**** Data for processing ****

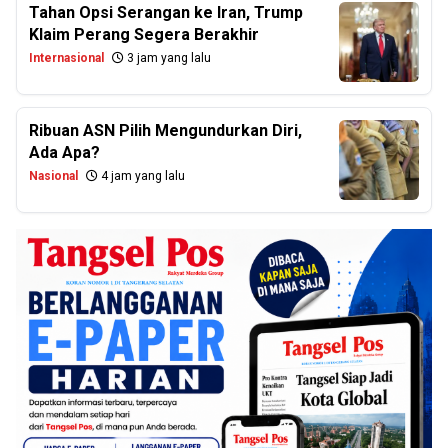
Tahan Opsi Serangan ke Iran, Trump
Klaim Perang Segera Berakhir
Internasional
3 jam yang lalu
Ribuan ASN Pilih Mengundurkan Diri,
Ada Apa?
Nasional
4 jam yang lalu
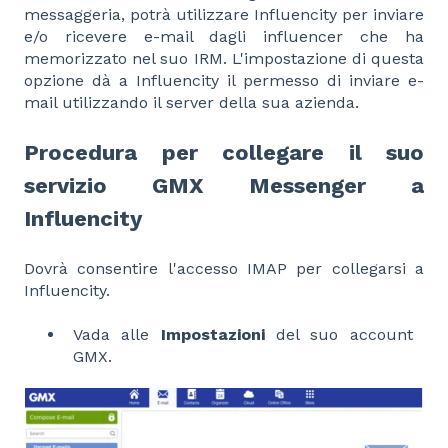
messaggeria, potrà utilizzare Influencity per inviare
e/o ricevere e-mail dagli influencer che ha
memorizzato nel suo IRM. L'impostazione di questa
opzione dà a Influencity il permesso di inviare e-
mail utilizzando il server della sua azienda.
Procedura per collegare il suo
servizio GMX Messenger a
Influencity
Dovrà consentire l'accesso IMAP per collegarsi a
Influencity.
Vada alle
Impostazioni
del suo account
GMX.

****

§ The task: Copy the records word for word, starting at the very beginning and ending with the line that contains "4 jam yang lalu". Leave the pictures out of your answer.

§ Response:
Tahan Opsi Serangan ke Iran, Trump
Klaim Perang Segera Berakhir
Internasional
3 jam yang lalu
Ribuan ASN Pilih Mengundurkan Diri,
Ada Apa?
Nasional
4 jam yang lalu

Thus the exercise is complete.